[WHAT YOU SHOULD DO]
Repeat exactly, and only, the lines running from the one that holds "1. The mean" to the end of the records.

(Rendered images with source text)
*** Block opens ***

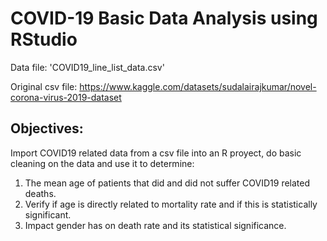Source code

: # COVID-19 Basic Data Analysis using RStudio

Data file: 'COVID19_line_list_data.csv'

Original csv file: https://www.kaggle.com/datasets/sudalairajkumar/novel-corona-virus-2019-dataset

## Objectives: 
Import COVID19 related data from a csv file into an R proyect, do basic cleaning on the data and use it to determine:

1. The mean age of patients that did and did not suffer COVID19 related deaths. 
2. Verify if age is directly related to mortality rate and if this is statistically significant. 
3. Impact gender has on death rate and its statistical significance.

*** Block closes ***

[REPLY TO THE TASK]
1. The mean age of patients that did and did not suffer COVID19 related deaths. 
2. Verify if age is directly related to mortality rate and if this is statistically significant. 
3. Impact gender has on death rate and its statistical significance.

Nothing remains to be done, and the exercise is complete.